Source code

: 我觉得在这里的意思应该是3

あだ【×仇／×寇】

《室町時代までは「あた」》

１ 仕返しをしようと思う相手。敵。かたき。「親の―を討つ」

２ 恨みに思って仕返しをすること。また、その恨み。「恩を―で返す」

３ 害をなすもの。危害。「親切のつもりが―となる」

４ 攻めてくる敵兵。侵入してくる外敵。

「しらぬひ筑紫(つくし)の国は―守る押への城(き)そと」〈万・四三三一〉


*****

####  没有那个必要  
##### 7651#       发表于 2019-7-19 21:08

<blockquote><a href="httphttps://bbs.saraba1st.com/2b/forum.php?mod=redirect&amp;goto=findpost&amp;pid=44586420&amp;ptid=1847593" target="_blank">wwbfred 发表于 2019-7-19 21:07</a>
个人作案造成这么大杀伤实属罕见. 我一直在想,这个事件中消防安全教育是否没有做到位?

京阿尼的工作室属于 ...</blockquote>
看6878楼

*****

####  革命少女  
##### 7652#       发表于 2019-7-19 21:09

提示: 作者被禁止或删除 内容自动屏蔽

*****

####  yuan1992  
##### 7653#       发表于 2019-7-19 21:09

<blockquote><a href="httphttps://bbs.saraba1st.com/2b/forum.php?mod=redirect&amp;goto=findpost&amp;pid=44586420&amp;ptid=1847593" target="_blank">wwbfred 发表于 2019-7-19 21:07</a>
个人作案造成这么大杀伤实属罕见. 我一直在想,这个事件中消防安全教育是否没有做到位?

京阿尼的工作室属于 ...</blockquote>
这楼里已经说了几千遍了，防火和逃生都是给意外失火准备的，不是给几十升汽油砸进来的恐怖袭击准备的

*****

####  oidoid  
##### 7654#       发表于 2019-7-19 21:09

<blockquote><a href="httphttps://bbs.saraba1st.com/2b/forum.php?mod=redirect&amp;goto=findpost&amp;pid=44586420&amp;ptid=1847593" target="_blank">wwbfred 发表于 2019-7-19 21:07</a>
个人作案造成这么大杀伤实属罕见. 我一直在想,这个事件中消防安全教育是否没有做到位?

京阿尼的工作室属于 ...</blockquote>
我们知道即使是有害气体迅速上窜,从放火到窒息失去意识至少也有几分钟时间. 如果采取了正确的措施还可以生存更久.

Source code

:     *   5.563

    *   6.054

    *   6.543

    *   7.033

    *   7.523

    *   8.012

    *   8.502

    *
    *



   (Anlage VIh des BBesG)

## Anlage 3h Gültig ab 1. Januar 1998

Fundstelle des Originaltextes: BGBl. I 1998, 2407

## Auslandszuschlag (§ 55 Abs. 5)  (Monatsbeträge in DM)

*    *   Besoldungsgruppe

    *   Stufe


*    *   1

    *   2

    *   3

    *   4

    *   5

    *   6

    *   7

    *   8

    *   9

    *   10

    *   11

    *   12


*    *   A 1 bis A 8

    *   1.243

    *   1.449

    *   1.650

--

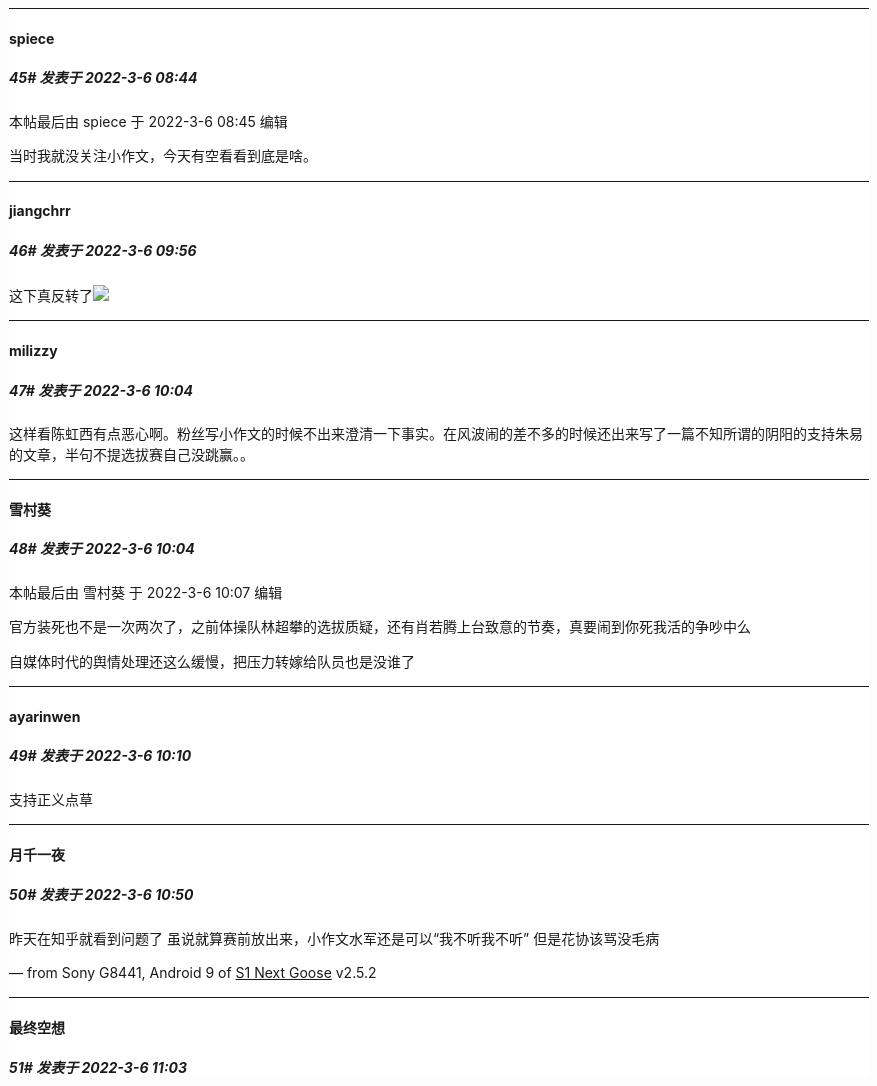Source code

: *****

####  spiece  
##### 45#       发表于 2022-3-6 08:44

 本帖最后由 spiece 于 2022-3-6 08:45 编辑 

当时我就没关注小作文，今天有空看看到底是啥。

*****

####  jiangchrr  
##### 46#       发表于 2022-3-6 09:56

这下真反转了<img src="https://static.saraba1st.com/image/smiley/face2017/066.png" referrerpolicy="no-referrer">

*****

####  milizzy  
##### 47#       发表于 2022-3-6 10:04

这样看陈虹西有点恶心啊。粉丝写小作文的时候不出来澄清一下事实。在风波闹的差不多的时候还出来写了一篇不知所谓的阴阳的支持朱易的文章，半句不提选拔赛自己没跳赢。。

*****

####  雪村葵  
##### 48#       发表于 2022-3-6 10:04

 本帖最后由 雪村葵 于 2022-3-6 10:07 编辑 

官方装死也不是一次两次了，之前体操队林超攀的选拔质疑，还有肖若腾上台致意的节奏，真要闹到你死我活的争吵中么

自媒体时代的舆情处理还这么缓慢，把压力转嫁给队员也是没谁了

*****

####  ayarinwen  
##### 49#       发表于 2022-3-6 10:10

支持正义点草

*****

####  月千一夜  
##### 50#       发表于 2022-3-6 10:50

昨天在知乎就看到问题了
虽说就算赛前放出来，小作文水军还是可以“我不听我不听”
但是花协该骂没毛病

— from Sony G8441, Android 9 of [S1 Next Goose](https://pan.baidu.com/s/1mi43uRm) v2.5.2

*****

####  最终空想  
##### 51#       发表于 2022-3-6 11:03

What the task asks: Copy each line from the rows above that contains the string "Anlage".

Result of the exercise:
   (Anlage VIh des BBesG)
## Anlage 3h Gültig ab 1. Januar 1998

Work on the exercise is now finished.